– Roger Fisher, William Ury
I heard this book was supposedly the authoritative text on conflict mediation, though if that turns out to be true or not still eludes me. The basis of the theory was developed at the Harvard Negotiation Project. The book outlines a method of conflict resolution that is reported to work 100% of the time, so long as the trouble parties involved only care more about the material interests at the core of the conflict. But there is an unfortunate corollary: it will not work whenever the material interests are eclipsed by the desire for the destruction of the opposing party. This puts a hard upper-limit on the exact effectiveness of this particular method, making it better meant for preventing smaller conflicts from escalating into larger ones.
Having read it, I can at least say the theory is sound; but things are always better on paper than they are in practice. I'm also not entirely satisfied with the recommendations the authors had for dealing with power differentials between various parties. Even still, what is listed here is a damn-sight better than how most respond to conflict. A key passage of the text is about how the goal should never be to simply eliminate or suppress conflict, but to instead be more intelligent about how to deal with it.

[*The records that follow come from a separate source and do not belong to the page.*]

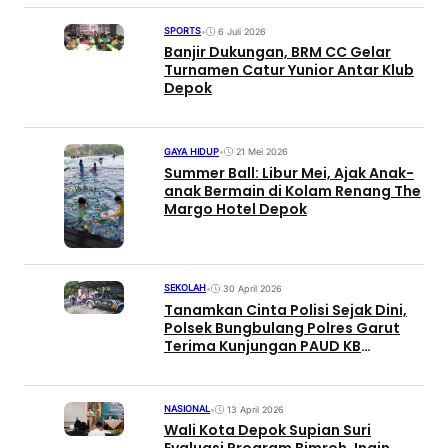
SPORTS
•
6 Juli 2026
Banjir Dukungan, BRM CC Gelar
Turnamen Catur Yunior Antar Klub
Depok
GAYA HIDUP
•
21 Mei 2026
Summer Ball: Libur Mei, Ajak Anak-
anak Bermain di Kolam Renang The
Margo Hotel Depok
SEKOLAH
•
30 April 2026
Tanamkan Cinta Polisi Sejak Dini,
Polsek Bungbulang Polres Garut
Terima Kunjungan PAUD KB
Amanah Bunda
NASIONAL
•
13 April 2026
Wali Kota Depok Supian Suri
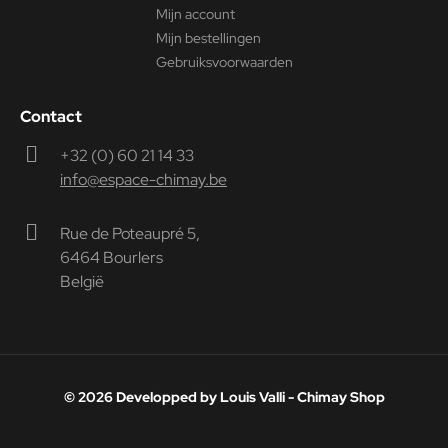
Mijn account
Mijn bestellingen
Gebruiksvoorwaarden
Contact
+32 (0) 60 21 14 33
info@espace-chimay.be
Rue de Poteaupré 5,
6464 Bourlers
België
© 2026 Developped by Louis Valli - Chimay Shop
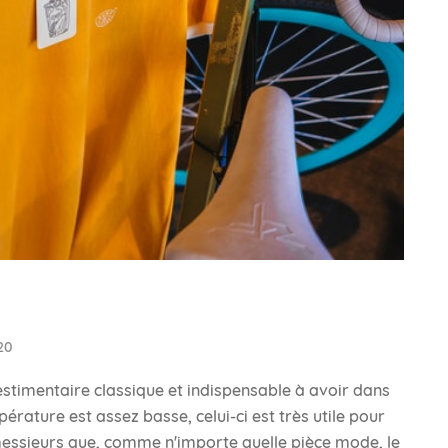
20
stimentaire classique et indispensable à avoir dans
pérature est assez basse, celui-ci est très utile pour
 messieurs que, comme n'importe quelle pièce mode, le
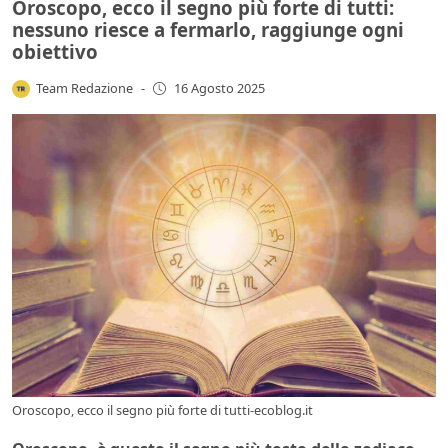
Oroscopo, ecco il segno più forte di tutti:
nessuno riesce a fermarlo, raggiunge ogni
obiettivo
Team Redazione
-
16 Agosto 2025
Oroscopo, ecco il segno più forte di tutti-ecoblog.it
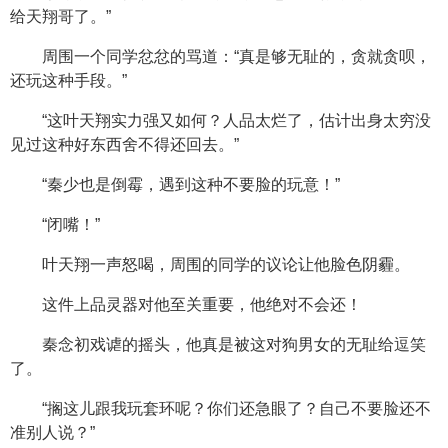
给天翔哥了。”
周围一个同学忿忿的骂道：“真是够无耻的，贪就贪呗，
还玩这种手段。”
“这叶天翔实力强又如何？人品太烂了，估计出身太穷没
见过这种好东西舍不得还回去。”
“秦少也是倒霉，遇到这种不要脸的玩意！”
“闭嘴！”
叶天翔一声怒喝，周围的同学的议论让他脸色阴霾。
这件上品灵器对他至关重要，他绝对不会还！
秦念初戏谑的摇头，他真是被这对狗男女的无耻给逗笑
了。
“搁这儿跟我玩套环呢？你们还急眼了？自己不要脸还不
准别人说？”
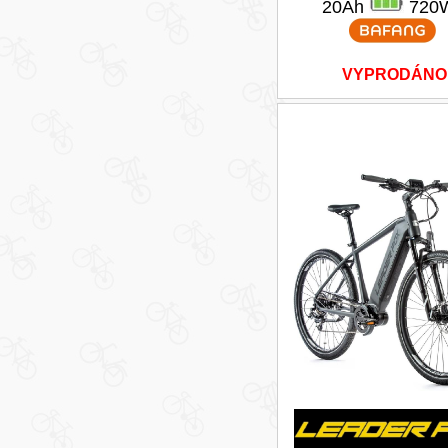
20Ah
720
VYPRODÁNO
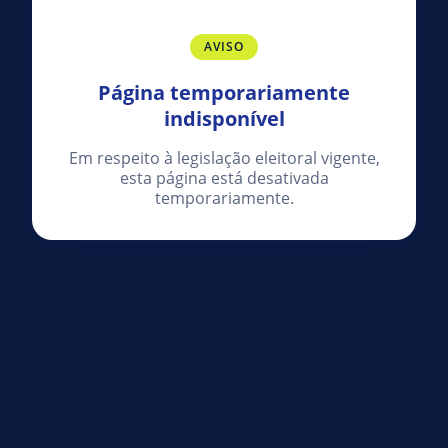
AVISO
Página temporariamente
indisponível
Em respeito à legislação eleitoral vigente,
esta página está desativada
temporariamente.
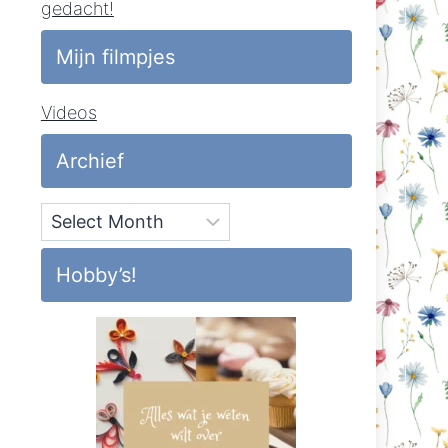
gedacht!
Mijn filmpjes
Videos
Archief
Archief
Hobby’s!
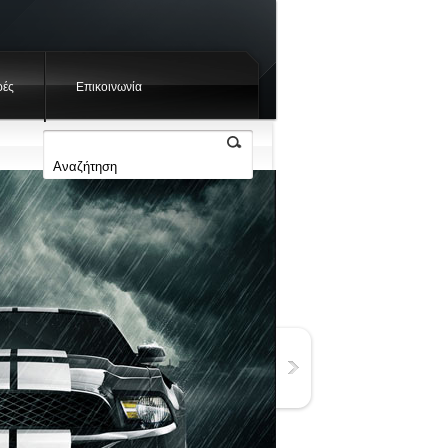
ές
Επικοινωνία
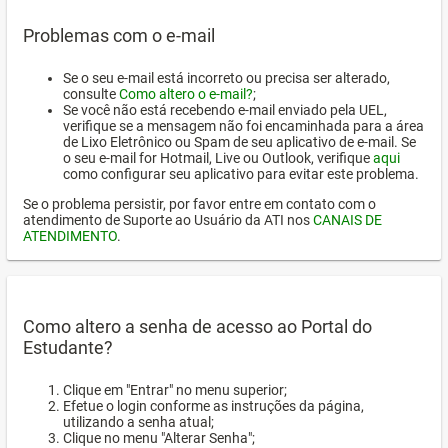
Problemas com o e-mail
Se o seu e-mail está incorreto ou precisa ser alterado,
consulte
Como altero o e-mail?
;
Se você não está recebendo e-mail enviado pela UEL,
verifique se a mensagem não foi encaminhada para a área
de Lixo Eletrônico ou Spam de seu aplicativo de e-mail. Se
o seu e-mail for Hotmail, Live ou Outlook, verifique
aqui
como configurar seu aplicativo para evitar este problema.
Se o problema persistir, por favor entre em contato com o
atendimento de Suporte ao Usuário da ATI nos
CANAIS DE
ATENDIMENTO
.
Como altero a senha de acesso ao Portal do
Estudante?
Clique em "Entrar" no menu superior;
Efetue o login conforme as instruções da página,
utilizando a senha atual;
Clique no menu "Alterar Senha";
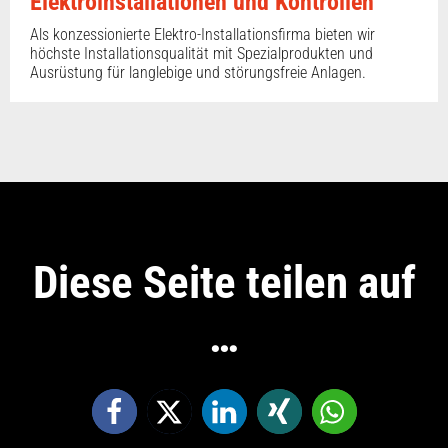
Elektroinstallationen und Kontrollen
Als konzessionierte Elektro-Installationsfirma bieten wir
höchste Installationsqualität mit Spezialprodukten und
Ausrüstung für langlebige und störungsfreie Anlagen.
Diese Seite teilen auf
…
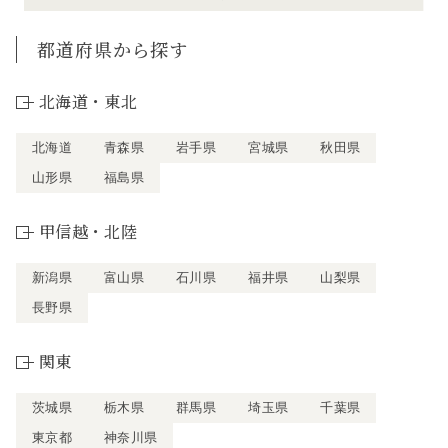
都道府県から探す
北海道・東北
北海道
青森県
岩手県
宮城県
秋田県
山形県
福島県
甲信越・北陸
新潟県
富山県
石川県
福井県
山梨県
長野県
関東
茨城県
栃木県
群馬県
埼玉県
千葉県
東京都
神奈川県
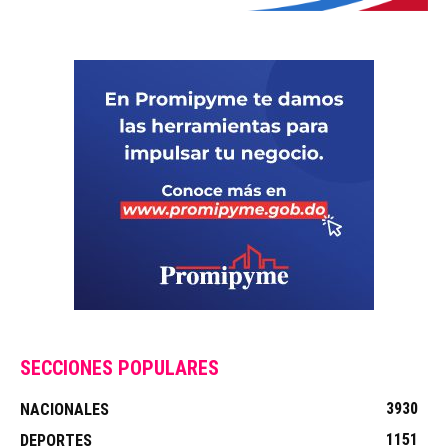
SECCIONES POPULARES
3930
NACIONALES
1151
DEPORTES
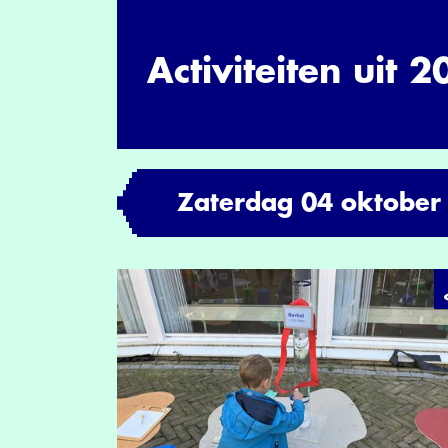
Activiteiten uit 
Zaterdag 04 oktober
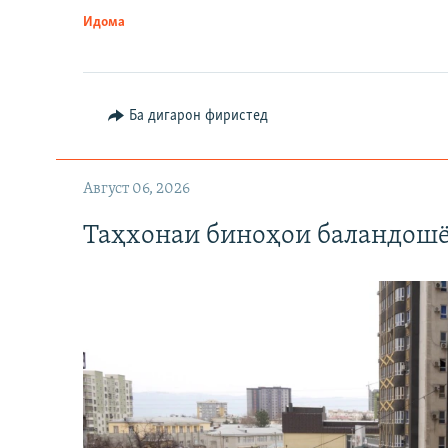
Идома
Ба дигарон фиристед
Август 06, 2026
Таҳхонаи биноҳои баландошё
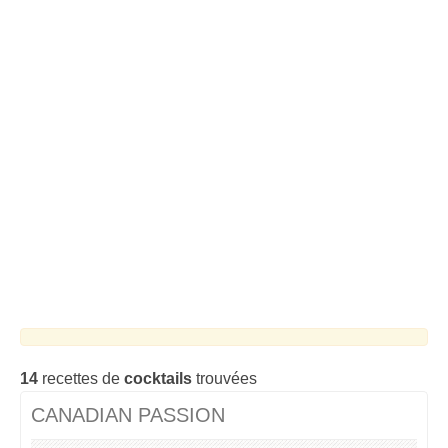
Cocktails Tequila
Cocktails Martini
Cocktails Champagne
Cocktails Sans alcool
Chercher un cocktail !
14
recettes de
cocktails
trouvées
CANADIAN PASSION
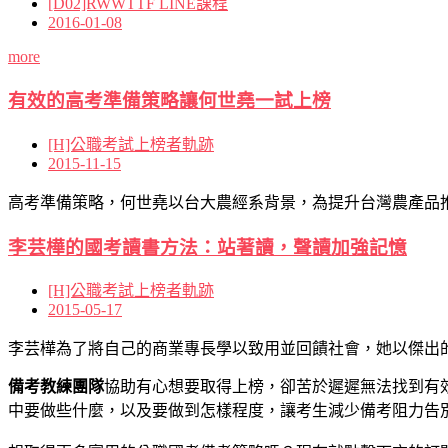
[D02]RWWTTF LINE課程
2016-01-08
more
有效的高考準備策略讓何世堯一試上榜
[H]公職考試上榜者軌跡
2015-11-15
高考準備策略，何世堯以台大農經系背景，為提升台灣農產品推
李芸樺的國考讀書方法：站著讀，聲讀加強記憶
[H]公職考試上榜者軌跡
2015-05-17
李芸樺為了將自己的商業專長學以致用並回饋社會，她以傑出的
備考教練團隊
協助有心想要取得上榜，卻苦於遲遲無法找到有
中要做些什麼，以及要做到怎樣程度，讓考生減少備考阻力告別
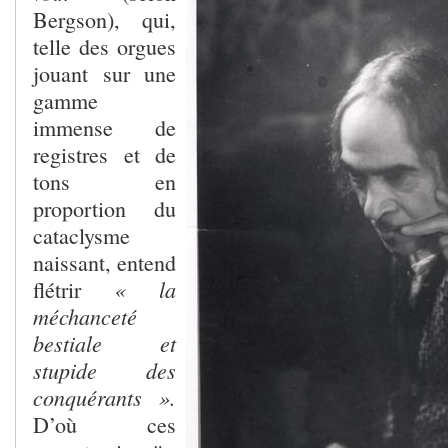
Bergson), qui,
telle des orgues
jouant sur une
gamme
immense de
registres et de
tons en
proportion du
cataclysme
naissant, entend
« la
flétrir
méchanceté
bestiale et
stupide des
conquérants ».
D’où ces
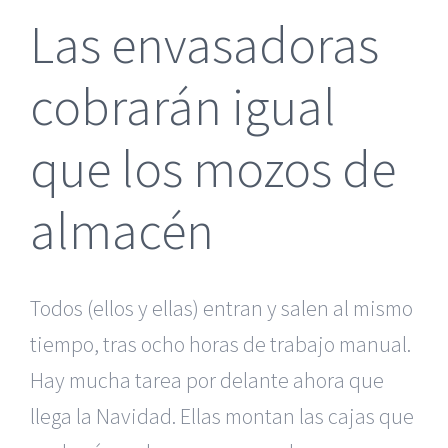
Las envasadoras
cobrarán igual
que los mozos de
almacén
Todos (ellos y ellas) entran y salen al mismo
tiempo, tras ocho horas de trabajo manual.
Hay mucha tarea por delante ahora que
llega la Navidad. Ellas montan las cajas que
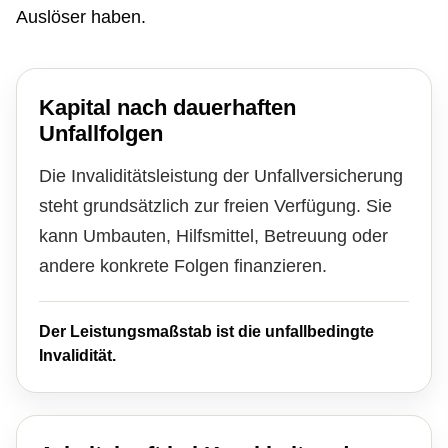
Auslöser haben.
Kapital nach dauerhaften
Unfallfolgen
Die Invaliditätsleistung der Unfall­ver­si­che­rung
steht grundsätzlich zur freien Verfügung. Sie
kann Umbauten, Hilfsmittel, Betreuung oder
andere konkrete Folgen finanzieren.
Der Leistungsmaßstab ist die unfallbedingte
Invalidität.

If only it could end there, is the problem... While I cannot doubt the effectiveness and need of alternative conflict/dispute resolution that is outlined in this book, it also reveals a possible way that it could then be weaponized. Arbitration is one of the most common-and-reliable types of dispute management which Getting to Yes is based on, but large-scale, powerful corporations (and other orgs of similar heft) often try to preempt the process by forcing a large number of the people they interface with into “mandatory binding arbitration agreements.” Under those terms, should a conflict between the organization and one of those third parties break out at a later time, the large organization can then control the situation to their favour in advance of the conflict itself, by setting the time and place of the arbitration to a venue, law firm, or judge which could be liable to influence proceedings accordingly. These, of course, very much undermine the precepts which Getting to Yes claims as its virtues.